#### About this exercise:
Nothing but a number is wanted here: the count of lines in the data holding the word "Right".

#### Input:
§ §
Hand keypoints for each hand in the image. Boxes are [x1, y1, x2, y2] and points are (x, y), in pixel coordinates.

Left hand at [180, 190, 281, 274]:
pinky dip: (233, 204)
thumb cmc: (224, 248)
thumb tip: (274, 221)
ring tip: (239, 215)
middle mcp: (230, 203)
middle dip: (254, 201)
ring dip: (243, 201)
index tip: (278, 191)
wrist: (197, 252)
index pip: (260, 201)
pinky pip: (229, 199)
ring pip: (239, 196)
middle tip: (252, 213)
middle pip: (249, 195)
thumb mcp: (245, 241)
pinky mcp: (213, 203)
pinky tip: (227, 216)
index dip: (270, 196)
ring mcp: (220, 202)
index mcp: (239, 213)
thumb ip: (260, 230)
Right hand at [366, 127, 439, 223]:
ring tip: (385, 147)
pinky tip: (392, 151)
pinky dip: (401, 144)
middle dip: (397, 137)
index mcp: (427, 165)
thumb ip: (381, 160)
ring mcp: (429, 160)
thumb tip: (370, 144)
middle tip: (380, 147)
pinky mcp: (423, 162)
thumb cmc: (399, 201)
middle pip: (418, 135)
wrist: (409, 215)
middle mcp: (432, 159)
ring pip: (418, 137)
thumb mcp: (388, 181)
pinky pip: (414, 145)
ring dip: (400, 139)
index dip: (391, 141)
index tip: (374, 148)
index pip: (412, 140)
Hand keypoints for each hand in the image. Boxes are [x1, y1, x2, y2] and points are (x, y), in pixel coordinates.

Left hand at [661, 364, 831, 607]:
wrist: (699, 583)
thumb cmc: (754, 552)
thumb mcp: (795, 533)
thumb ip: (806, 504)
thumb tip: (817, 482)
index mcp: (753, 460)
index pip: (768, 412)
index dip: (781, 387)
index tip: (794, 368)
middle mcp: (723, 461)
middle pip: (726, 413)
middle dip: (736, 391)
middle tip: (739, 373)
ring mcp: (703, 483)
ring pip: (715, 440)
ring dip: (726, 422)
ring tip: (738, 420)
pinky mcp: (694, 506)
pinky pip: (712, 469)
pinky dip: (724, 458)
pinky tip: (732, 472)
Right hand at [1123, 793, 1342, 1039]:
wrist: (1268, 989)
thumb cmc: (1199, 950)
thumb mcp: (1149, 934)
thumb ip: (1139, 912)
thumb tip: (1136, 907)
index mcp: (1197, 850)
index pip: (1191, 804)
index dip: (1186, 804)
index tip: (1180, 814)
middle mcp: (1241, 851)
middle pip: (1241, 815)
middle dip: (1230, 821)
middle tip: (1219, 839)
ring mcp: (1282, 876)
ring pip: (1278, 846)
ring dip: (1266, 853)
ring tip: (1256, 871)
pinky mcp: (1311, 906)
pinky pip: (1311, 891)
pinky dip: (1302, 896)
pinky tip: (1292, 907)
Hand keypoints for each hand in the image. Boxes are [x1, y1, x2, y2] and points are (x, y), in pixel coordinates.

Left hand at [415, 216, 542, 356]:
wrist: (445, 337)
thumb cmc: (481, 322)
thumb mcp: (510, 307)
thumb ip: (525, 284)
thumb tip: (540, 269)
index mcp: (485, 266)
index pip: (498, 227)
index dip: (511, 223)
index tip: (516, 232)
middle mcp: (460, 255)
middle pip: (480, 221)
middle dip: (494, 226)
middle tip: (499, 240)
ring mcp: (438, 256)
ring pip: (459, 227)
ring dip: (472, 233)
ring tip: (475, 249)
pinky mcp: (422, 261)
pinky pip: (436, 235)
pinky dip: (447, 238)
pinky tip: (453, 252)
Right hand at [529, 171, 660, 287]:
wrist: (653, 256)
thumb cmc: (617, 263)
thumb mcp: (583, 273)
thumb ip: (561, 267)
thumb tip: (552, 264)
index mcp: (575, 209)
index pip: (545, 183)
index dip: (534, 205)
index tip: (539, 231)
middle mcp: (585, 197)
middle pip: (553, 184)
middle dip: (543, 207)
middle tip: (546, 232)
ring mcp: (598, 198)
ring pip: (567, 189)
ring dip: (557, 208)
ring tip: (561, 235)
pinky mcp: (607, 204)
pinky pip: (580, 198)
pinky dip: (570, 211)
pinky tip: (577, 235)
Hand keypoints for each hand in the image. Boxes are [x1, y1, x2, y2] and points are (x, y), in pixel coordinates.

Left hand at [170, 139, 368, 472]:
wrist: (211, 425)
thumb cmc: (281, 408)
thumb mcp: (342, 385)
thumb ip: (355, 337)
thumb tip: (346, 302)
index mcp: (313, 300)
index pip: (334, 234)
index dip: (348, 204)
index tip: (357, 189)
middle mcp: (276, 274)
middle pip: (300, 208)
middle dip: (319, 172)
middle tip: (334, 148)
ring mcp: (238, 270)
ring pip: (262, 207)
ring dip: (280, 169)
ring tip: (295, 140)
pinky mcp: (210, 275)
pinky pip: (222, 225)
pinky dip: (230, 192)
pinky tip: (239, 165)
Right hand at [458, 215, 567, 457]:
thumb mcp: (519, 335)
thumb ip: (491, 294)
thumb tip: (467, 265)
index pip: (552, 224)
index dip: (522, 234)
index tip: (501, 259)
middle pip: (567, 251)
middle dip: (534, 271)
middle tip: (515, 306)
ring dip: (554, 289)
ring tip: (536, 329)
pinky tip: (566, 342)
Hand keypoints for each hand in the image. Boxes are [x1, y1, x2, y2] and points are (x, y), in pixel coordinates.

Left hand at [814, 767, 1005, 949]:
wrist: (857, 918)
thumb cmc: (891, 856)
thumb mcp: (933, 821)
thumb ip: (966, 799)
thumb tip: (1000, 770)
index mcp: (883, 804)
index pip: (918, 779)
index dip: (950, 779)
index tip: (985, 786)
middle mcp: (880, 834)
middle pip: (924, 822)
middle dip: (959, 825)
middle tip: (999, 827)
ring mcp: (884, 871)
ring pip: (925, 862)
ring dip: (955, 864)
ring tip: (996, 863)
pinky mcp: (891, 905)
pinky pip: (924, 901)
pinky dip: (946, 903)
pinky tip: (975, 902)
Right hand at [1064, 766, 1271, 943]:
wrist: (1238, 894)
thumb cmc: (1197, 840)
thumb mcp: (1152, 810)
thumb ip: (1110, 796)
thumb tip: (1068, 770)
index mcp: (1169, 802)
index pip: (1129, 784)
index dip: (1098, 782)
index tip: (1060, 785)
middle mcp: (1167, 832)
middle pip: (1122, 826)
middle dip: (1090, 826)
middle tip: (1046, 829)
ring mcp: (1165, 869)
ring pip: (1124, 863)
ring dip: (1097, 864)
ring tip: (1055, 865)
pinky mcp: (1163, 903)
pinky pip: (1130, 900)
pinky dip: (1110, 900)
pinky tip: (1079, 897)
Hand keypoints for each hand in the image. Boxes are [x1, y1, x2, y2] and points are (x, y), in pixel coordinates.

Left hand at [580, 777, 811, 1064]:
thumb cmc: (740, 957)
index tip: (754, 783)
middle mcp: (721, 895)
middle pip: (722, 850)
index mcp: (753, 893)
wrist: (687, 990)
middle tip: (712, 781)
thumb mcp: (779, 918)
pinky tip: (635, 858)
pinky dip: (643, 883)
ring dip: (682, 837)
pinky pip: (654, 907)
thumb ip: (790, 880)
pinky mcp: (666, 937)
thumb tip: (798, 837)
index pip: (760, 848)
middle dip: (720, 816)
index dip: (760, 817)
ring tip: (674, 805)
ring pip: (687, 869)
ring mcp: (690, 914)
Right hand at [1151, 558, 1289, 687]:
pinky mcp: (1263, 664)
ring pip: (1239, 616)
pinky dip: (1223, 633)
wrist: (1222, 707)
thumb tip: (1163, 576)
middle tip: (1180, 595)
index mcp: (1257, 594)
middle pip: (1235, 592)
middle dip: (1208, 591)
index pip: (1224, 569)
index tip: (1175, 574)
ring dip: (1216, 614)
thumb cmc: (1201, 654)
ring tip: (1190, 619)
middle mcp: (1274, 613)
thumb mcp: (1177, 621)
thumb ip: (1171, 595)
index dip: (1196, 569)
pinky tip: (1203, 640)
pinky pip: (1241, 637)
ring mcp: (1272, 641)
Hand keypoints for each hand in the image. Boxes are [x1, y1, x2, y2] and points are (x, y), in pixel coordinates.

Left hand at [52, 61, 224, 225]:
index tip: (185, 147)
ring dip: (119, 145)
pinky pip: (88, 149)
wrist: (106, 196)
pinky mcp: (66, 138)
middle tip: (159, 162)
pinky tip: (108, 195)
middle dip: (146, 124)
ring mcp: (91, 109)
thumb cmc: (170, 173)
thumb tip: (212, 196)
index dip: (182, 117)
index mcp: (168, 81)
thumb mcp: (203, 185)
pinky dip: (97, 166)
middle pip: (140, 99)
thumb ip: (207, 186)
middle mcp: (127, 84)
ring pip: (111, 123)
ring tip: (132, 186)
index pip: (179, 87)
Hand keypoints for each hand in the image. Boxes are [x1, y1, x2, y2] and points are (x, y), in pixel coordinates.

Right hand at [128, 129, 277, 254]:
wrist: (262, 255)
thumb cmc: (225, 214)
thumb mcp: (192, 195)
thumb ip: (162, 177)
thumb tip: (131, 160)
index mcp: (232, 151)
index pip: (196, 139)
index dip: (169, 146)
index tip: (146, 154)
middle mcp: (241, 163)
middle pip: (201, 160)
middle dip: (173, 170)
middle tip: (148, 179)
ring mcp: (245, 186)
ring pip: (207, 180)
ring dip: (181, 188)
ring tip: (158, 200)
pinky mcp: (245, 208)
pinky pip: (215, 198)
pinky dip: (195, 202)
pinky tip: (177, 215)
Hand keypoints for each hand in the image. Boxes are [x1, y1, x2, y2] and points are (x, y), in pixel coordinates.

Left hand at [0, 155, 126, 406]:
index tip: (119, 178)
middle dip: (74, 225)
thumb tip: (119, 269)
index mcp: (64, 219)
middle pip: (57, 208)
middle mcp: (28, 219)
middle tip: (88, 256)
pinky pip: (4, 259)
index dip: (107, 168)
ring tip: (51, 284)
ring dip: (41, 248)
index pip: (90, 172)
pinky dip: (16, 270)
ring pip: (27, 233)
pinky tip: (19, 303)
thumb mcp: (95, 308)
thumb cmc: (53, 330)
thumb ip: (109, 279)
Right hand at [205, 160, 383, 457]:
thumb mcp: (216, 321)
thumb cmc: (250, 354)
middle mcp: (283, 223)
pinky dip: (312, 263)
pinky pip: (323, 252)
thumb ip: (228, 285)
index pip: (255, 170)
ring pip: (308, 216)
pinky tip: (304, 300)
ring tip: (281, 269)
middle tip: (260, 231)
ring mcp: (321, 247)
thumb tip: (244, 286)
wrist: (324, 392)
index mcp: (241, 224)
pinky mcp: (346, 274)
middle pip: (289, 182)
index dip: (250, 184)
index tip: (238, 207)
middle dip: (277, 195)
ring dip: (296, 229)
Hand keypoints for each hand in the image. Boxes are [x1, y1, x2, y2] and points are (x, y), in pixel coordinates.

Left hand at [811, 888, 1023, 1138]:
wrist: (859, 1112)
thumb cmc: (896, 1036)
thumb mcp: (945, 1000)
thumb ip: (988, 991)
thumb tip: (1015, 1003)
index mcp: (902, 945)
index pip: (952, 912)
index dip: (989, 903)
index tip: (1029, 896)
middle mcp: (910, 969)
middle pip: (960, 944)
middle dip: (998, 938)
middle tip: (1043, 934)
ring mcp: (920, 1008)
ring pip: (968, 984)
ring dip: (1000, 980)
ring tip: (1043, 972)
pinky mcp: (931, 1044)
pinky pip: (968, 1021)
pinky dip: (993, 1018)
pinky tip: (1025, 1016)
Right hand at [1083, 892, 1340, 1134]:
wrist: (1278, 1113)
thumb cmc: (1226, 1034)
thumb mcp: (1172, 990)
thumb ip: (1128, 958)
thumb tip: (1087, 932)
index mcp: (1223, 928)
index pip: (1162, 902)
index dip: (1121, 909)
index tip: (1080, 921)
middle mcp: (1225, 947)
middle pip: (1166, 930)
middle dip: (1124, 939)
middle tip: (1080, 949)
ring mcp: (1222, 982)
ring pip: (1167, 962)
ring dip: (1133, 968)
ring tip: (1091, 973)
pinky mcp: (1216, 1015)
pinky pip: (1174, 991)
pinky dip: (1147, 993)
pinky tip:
§ §
#### Response area:
9